There are two reasons matmul ate the field. One is architectural; one is physical.

The architectural reason. Around the late 2000s and early 2010s, deep learning beat hand-engineered features at vision, then speech, then language. The thing the winning models had in common was: lots of layers, each layer a big matmul. Convnets (Conv2D unrolls into a matmul under the hood, via im2col), RNNs, transformers — different shapes, same primitive. Researchers stopped designing exotic operations because exotic operations didn’t fit on the hardware they had.

The physical reason. Matmul has a property hardware loves: it does a lot of FLOPs per byte of memory it touches. Multiplying two N×N matrices is O(N³) arithmetic and O(N²) memory. So if N is big, you do many multiplies for each value you load from HBM. That ratio — arithmetic intensity — is exactly what modern accelerators are built to exploit. They can do tens of teraflops, but only if you feed them work that doesn’t drown in memory traffic.

Most other operations don’t have this property. Adding two vectors does one FLOP per two loads — the chip sits idle waiting for memory. So as compute got cheaper faster than memory got faster (the memory wall), every operation that wasn’t matmul-shaped fell off the Pareto frontier.

There’s a second-order effect. Once GPUs added dedicated matmul units (NVIDIA shipped tensor cores in Volta, 2017), the gap widened: a tensor-core matmul can be 8–16× faster than the same FLOPs done as generic vector math. So a model built out of matmuls runs an order of magnitude faster than the same FLOP budget spent on anything else. Researchers followed the speed.

The seam. Matmul’s dominance isn’t a law of nature — it’s a feedback loop between hardware and architectures. There are operations (sparse attention, structured matrices, state-space models) that are mathematically cheaper but currently slower in practice because the hardware isn’t shaped for them. Whether that loop ever breaks — whether something dethrones matmul — is genuinely open. I don’t have a confident prediction. Mamba and friends are the most credible recent challengers, but as of early 2026, transformers still win at the frontier, and the frontier still runs on matmul.

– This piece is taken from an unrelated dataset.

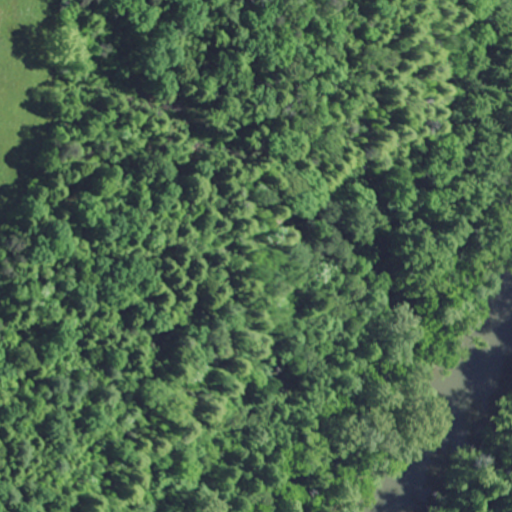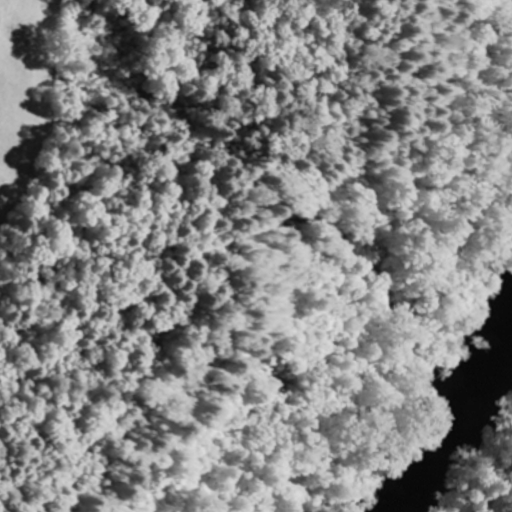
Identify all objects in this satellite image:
river: (454, 422)
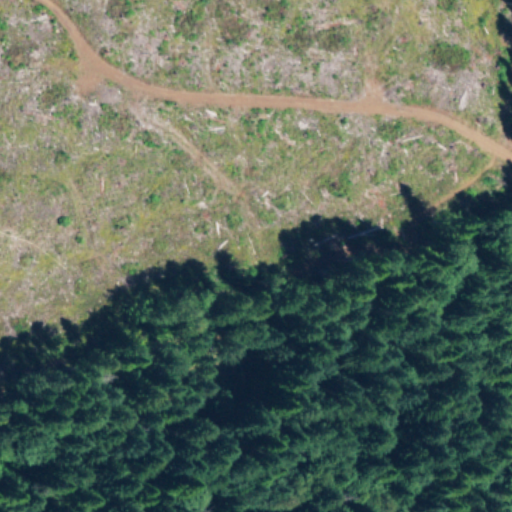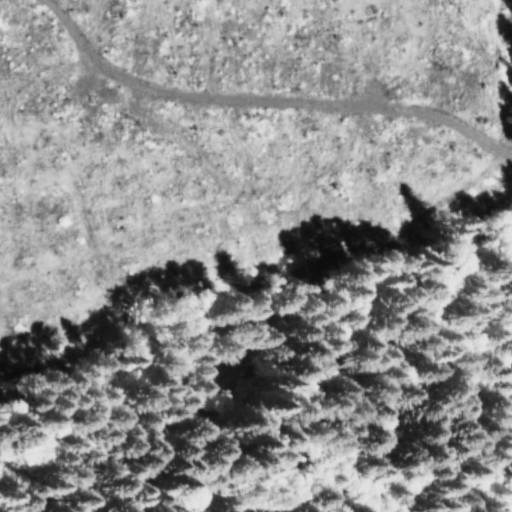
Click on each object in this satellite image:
road: (259, 197)
road: (192, 375)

One more thing worth naming: the theoretical exponent of matrix multiplication is below 3 — Strassen’s algorithm is O(N^2.807), and there’s a long line of asymptotically faster algorithms going down toward ~2.37. Almost none of them are used in practice for ML, because they have worse constants, worse numerical stability, and worse cache behavior at the sizes we actually run. Real GPU matmul is the naive O(N³) algorithm, hand-tuned to within an inch of its life.

Famous related terms

• GEMM — GEMM = General Matrix Multiply — the BLAS-3 routine C = αAB + βC. Almost every ML framework’s matmul call eventually lands in a hand-tuned GEMM kernel.
• Arithmetic intensity — arithmetic intensity = FLOPs / bytes moved — the number that decides whether a kernel is compute-bound or memory-bound. Matmul wins by being high.
• Roofline model — roofline ≈ plot of arithmetic intensity vs achievable FLOPs — a back-of-envelope diagram for “is this kernel as fast as it can be?”.
• Tensor cores / MXUs — tensor core = matmul ASIC bolted onto a GPU SM — why a 2026 GPU does ML matmul much faster than its raw FP32 number suggests.
• im2col — im2col = unroll a convolution into a matmul — the trick that turned convnets into a matmul workload, which is why GPUs ate computer vision.

Going deeper

• The roofline model paper (Williams, Waterman, Patterson, 2008) is the cleanest articulation of why arithmetic intensity decides everything.
• Horace He’s writeups on “making deep learning go brrr” are the best practical introduction to matmul-shape thinking.
• For the algorithmic frontier: search for recent results on the matrix-multiplication exponent ω. They keep inching it down; none of them have hit production ML.